In Ollama, Gemma:9b works fine, but 27b seems to be producing a lot of nonsense for me. Asking for a bit of python or JavaScript code rapidly devolves into producing code-like gobbledegook, extending for hundreds of lines.
Had a chance to do some testing and it seems quite good on oneshot tasks with a small context window but as you approach context saturation it starts to go way off the rails. Maybe this is an implementation issue? I'm using Q6_K quants of both sizes in ollama. I'll report back if I figure it out.
A larger context window really helps on RAG tasks, it's frustrating that a lot of the foundational models have such small windows.
Sorry about this – working on fixing the issue with hitting the context limit. Gemma 2 supports a 8192 context limit – which can be selected if you provide the `num_ctx` parameter in the API or via `ollama run` with `/set parameter num_ctx 8192`
Thanks! If you have a moment can you give me a quick explainer on what happens when you hit the context limit in ollama? I had assumed that ollama would just trunc the context to whatever is set in the model, but I guess this isn't the case?
Currently when the context limit is hit, there's a halving of the context window (or a "context shift") to allow inference to continue – this is helpful for smaller (e.g. 1-2k) context windows.
However, not all models (especially newer ones) respond well to this, which makes sense.
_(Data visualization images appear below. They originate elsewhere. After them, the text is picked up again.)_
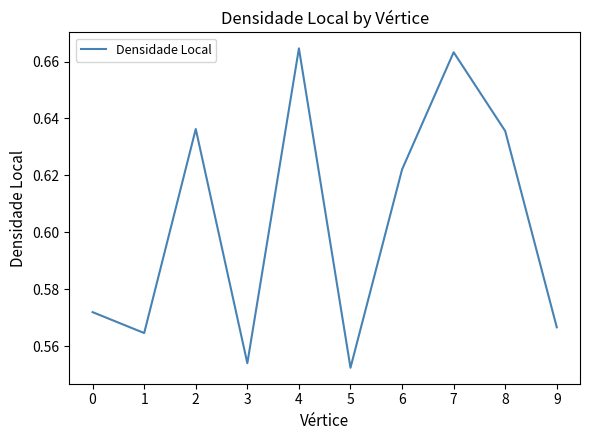

Is it true that the value at 9 is 0.3?

False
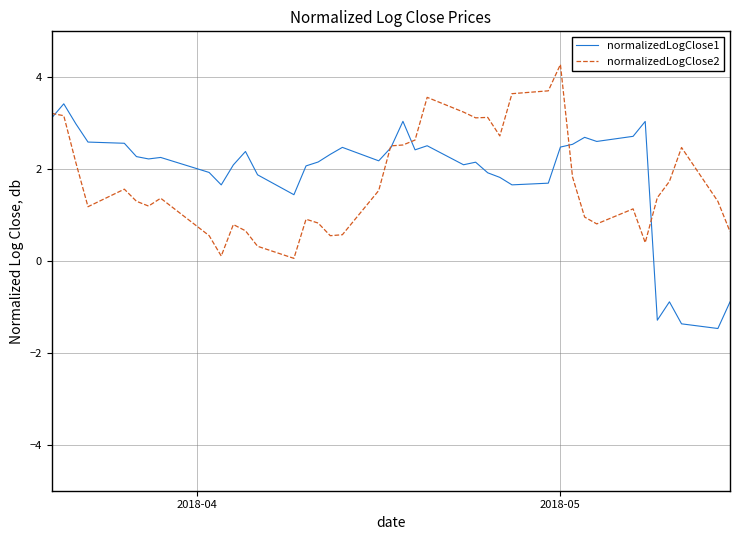

What is the highest value of the normalizedLogClose1 series?

3.4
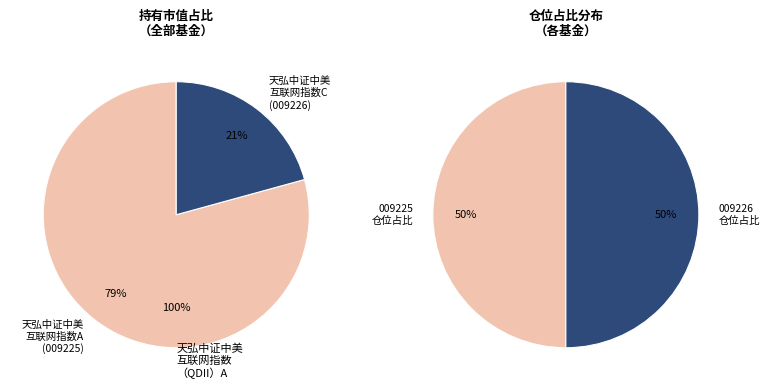

Which has a higher value, 天弘中证中美互联网指数（QDII）A or 天弘中证中美互联网指数（QDII）C?

天弘中证中美互联网指数（QDII）A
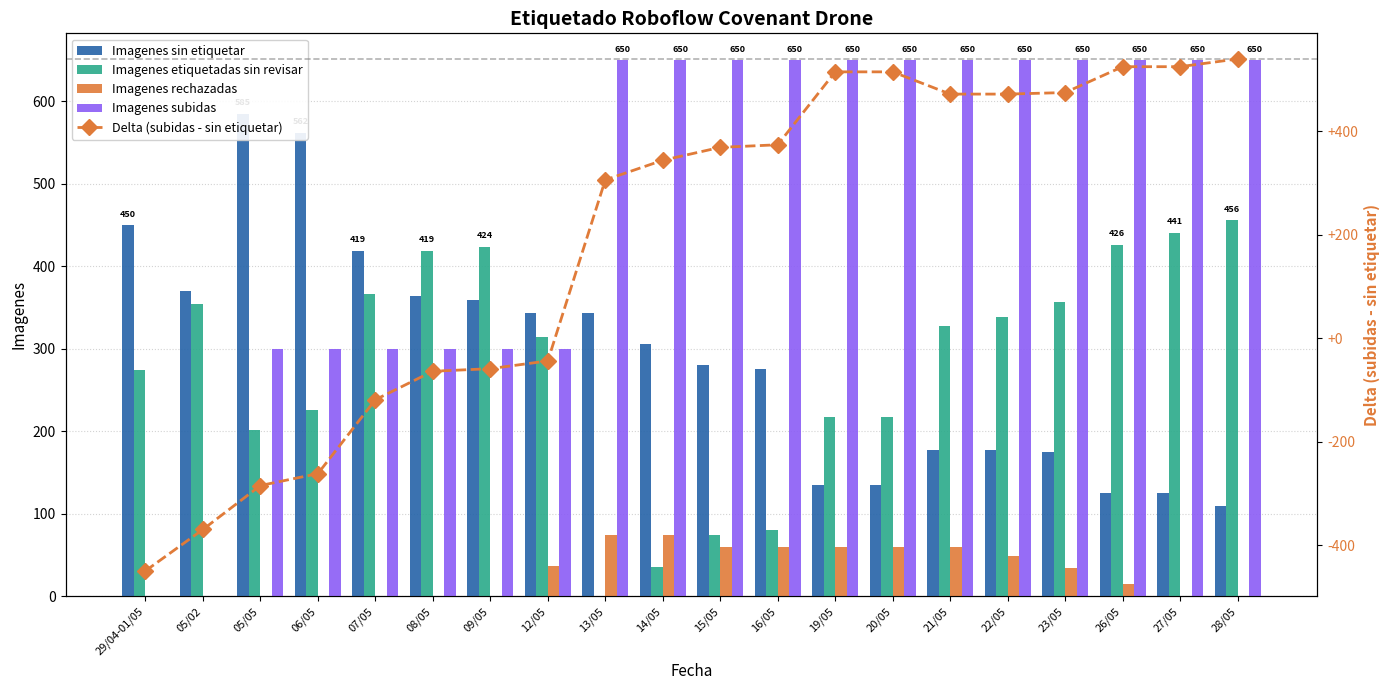

At which category is the sum across all series the highest?

28/05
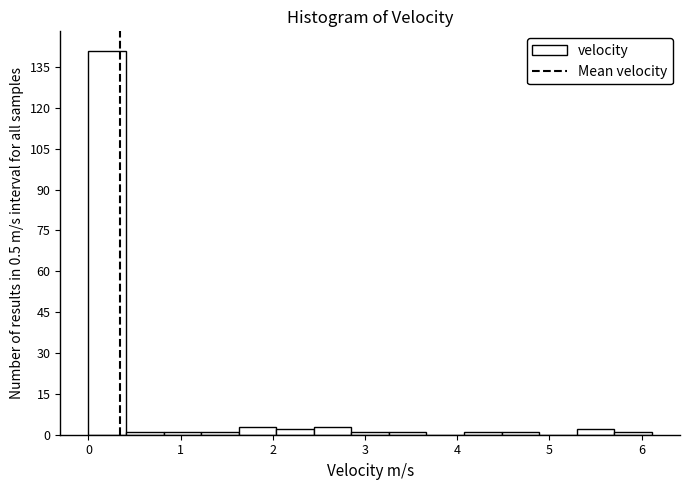

Which range on the x-axis has the tallest bar?

0.0 to 0.4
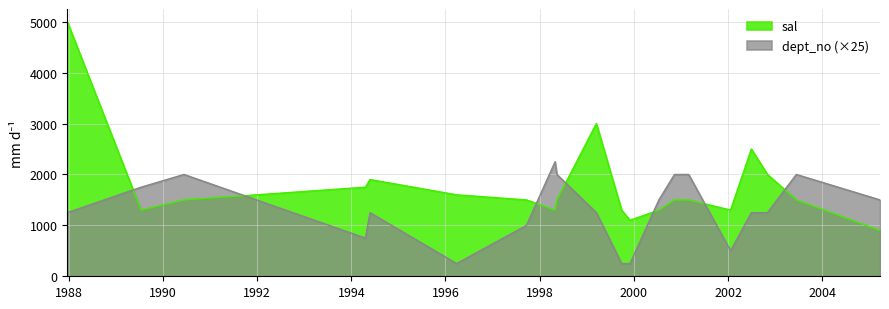

Which series has the widest spread of values?

sal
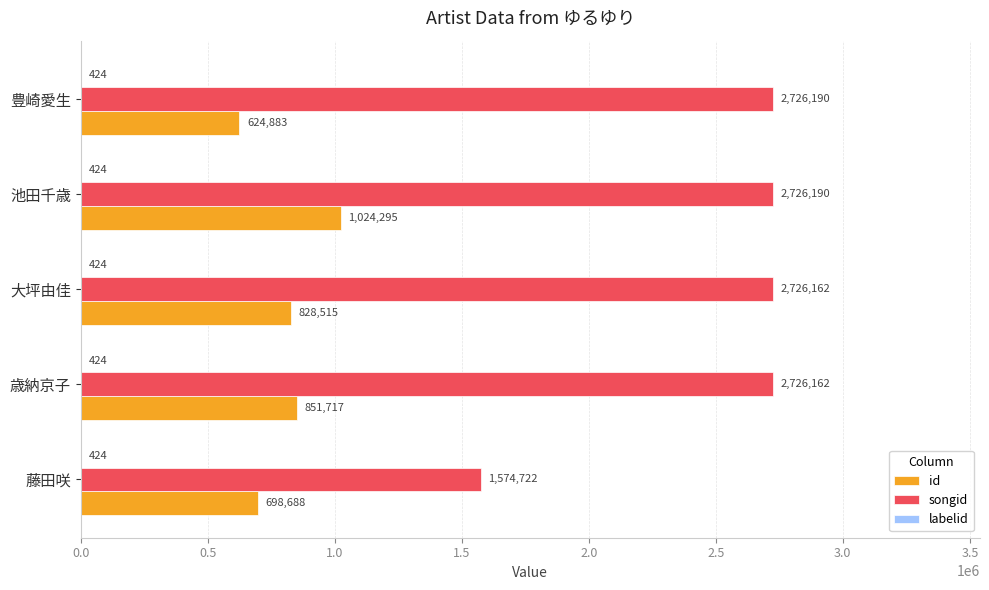

Between 池田千歳 and 豊崎愛生, which series saw the biggest shift?

id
We're working on changing the behavior in Ollama's API to be more similar to OpenAI, Anthropic and similar APIs so that when the context limit is hit, the API returns a "limit" finish/done reason. Hope this is helpful!
Definitely. I tried gemma2:27B model with phrases like "translate the following sentence to language X" and it even failed to understand the task and spat out completely irrelevant things, like math formulas.